I am working on a script (and testing it locally) to deploy a very large dataset into my self-hosted weaviate database (using self-hosted transformer models as well for vectorizing and reranking). For now, I’m testing this script out by port-forwarding my hosted weaviate pod to my local machine.

While this works fine manually adding single entries (nearly instantaneously, I may add), I’m having a lot of trouble importing batches due to timeouts on connections.

Here is my code for configuring and importing batches into the weaviate client, based on some of the public documentation:

def configure_batch(client: weaviate.Client, batch_size: int, batch_target_rate: int):
    """
    Configure the weaviate client's batch so it creates objects at `batch_target_rate`.

    Parameters
    ----------
    client : Client
        The Weaviate client instance.
    batch_size : int
        The batch size.
    batch_target_rate : int
        The batch target rate as # of objects per second.
    """

    def callback(batch_results: dict) -> None:

        # you could print batch errors here
        time_took_to_create_batch = batch_size * (client.batch.creation_time/client.batch.recommended_num_objects)
        time.sleep(
            max(batch_size/batch_target_rate - time_took_to_create_batch + 1, 0)
        )

    client.batch.configure(
        batch_size=batch_size,
        timeout_retries=5,
        callback=callback,
        num_workers = 1,
        creation_time = 300,
        dynamic = True
    )


counter = 0
interval = 1000
def import_papers(papers: [PaperMetadata], batch_size = 100):
    """
    Imports the papers into Weaviate
    """
    global counter

    class_name = PaperMetadata.schema_name

    configure_batch(client, 1, 5)
    with client.batch as batch:
        for paper in papers:
            try:
                batch.add_data_object(
                    paper.to_map(),
                    class_name,
                    uuid = generate_uuid5(paper.corpusId)
                )

                counter += 1
                if counter % interval == 0:
                    logging.info(f'Imported {counter} articles...')
            except Exception as e:
                logging.error(f"error adding paper: {e}")
                raise e

For now, I’m only ever sending 1 paper per call to “import_papers”. But yet, every single starting call I make to this function results in a stream of

raceback (most recent call last):
  File "/usr/local/lib/python3.11/site-packages/urllib3/connection.py", line 203, in _new_conn
[ERROR] Batch ConnectTimeout Exception occurred!
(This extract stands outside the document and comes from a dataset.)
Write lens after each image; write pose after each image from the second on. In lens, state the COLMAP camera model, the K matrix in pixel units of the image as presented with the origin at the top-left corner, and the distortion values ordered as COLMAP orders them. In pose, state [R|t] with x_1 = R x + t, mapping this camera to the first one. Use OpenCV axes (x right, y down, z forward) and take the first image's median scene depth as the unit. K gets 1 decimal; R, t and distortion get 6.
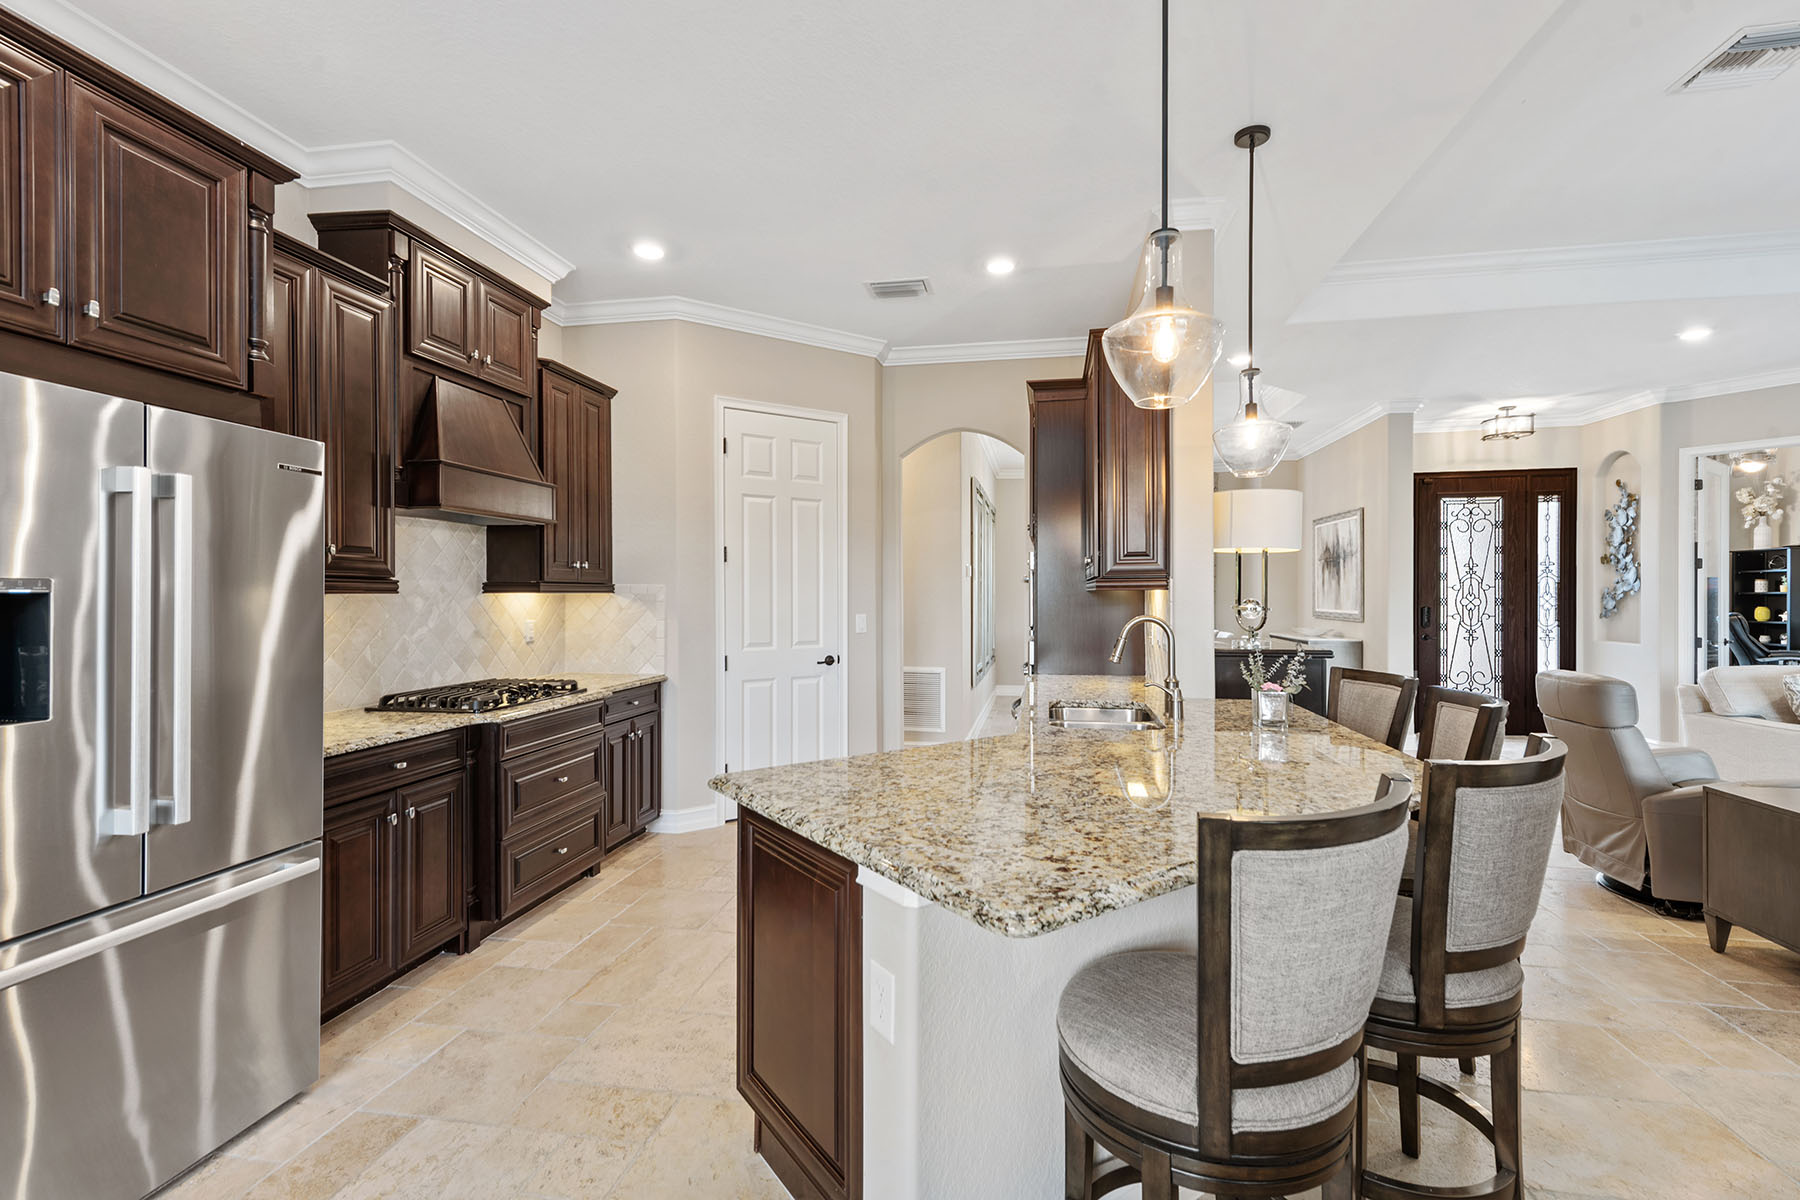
lens RADIAL K [[814.7, 0, 891.7], [0, 814.7, 595.9], [0, 0, 1]] dist [0.001305, -0.000152]
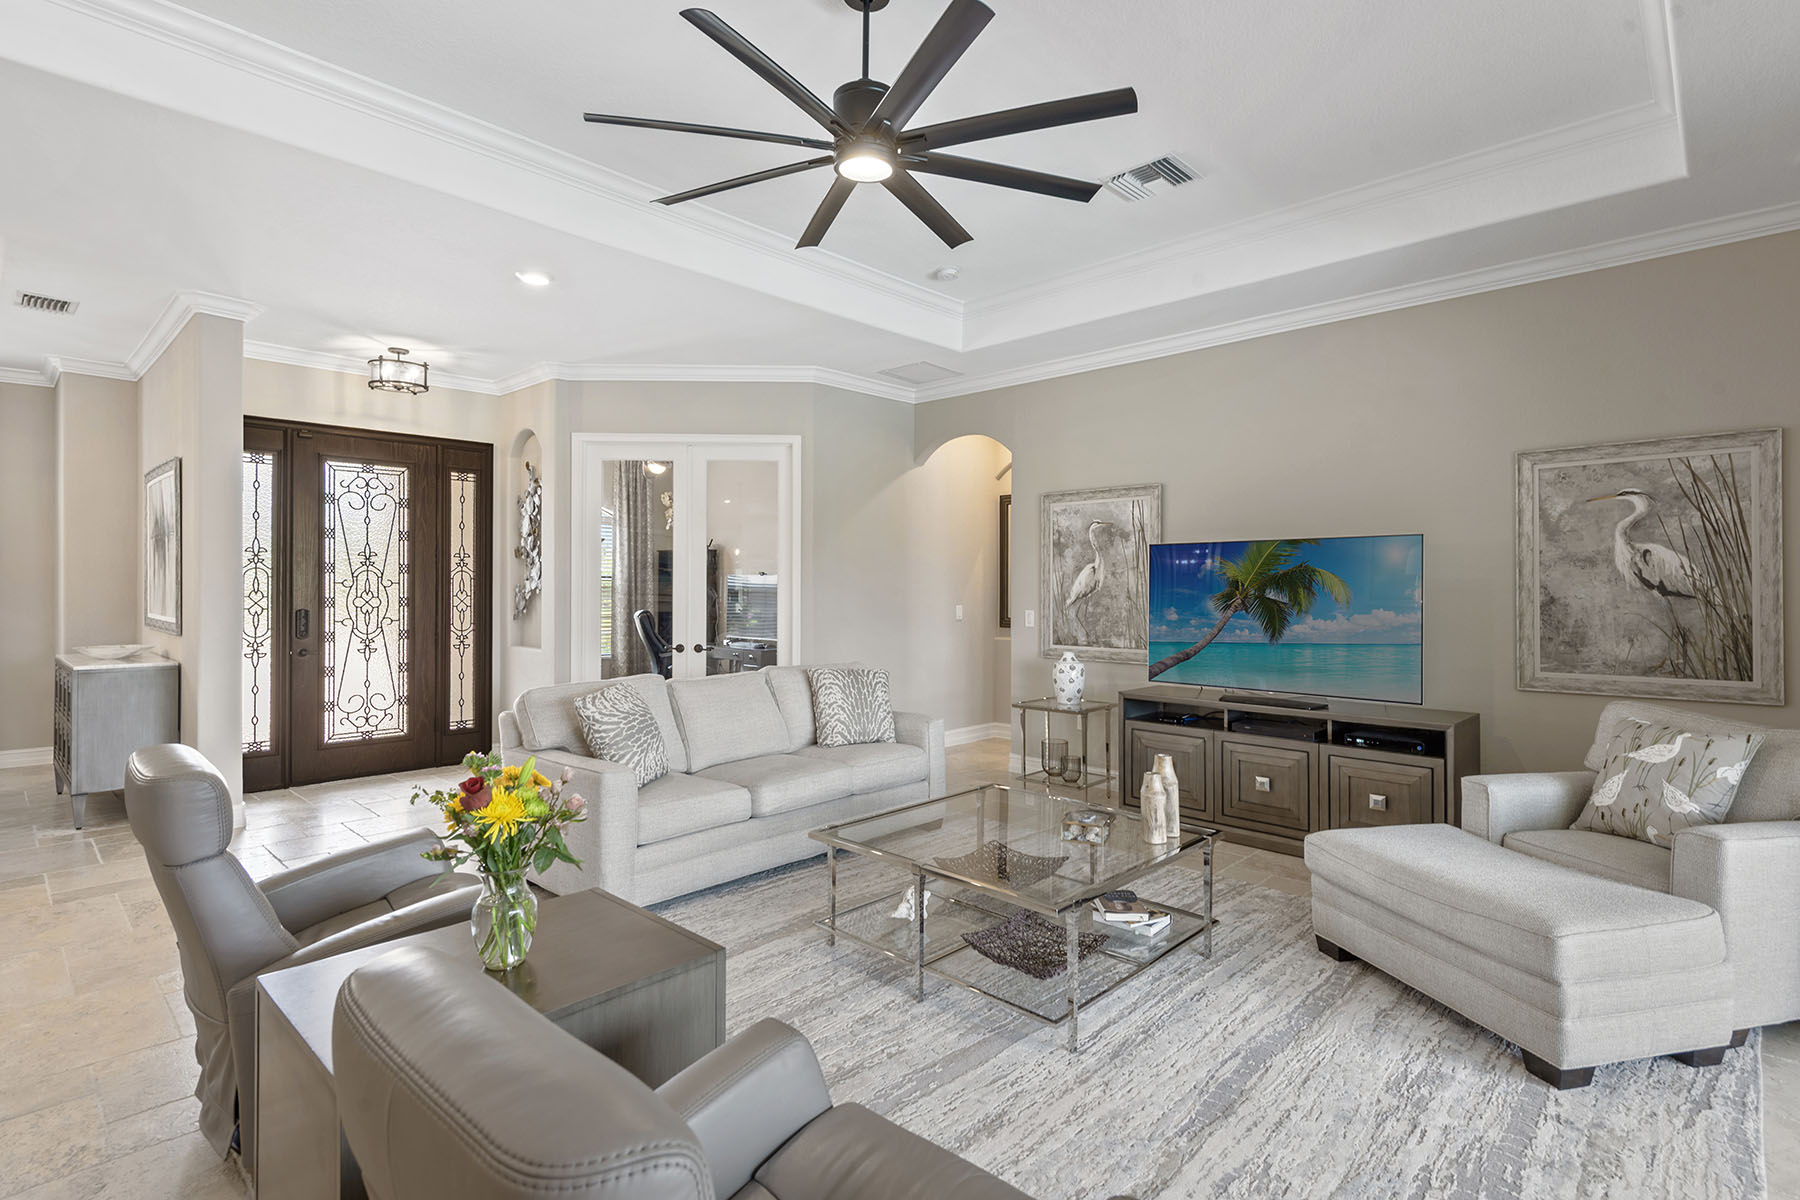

Retrying in 2s. [1/3]
    sock = connection.create_connection(
           ^^^^^^^^^^^^^^^^^^^^^^^^^^^^^
  File "/usr/local/lib/python3.11/site-packages/urllib3/util/connection.py", line 85, in create_connection
    raise err
  File "/usr/local/lib/python3.11/site-packages/urllib3/util/connection.py", line 73, in create_connection
    sock.connect(sa)
TimeoutError: timed out

How can I get around this? I know my port-forward pod is able to receive and transmit changes to the database, since this code works perfectly:

paper = PaperMetadata(
...
)

response = ( 
    client.data_object.create(
        paper.to_map(),
        class_name,
        uuid = generate_uuid5(paper.corpusId)
    )
)

Hi!

This seems like a networking error at your infra stack.

Are you running it with k8s, right? Have you seen this document?

Have you experimented with docker-compose?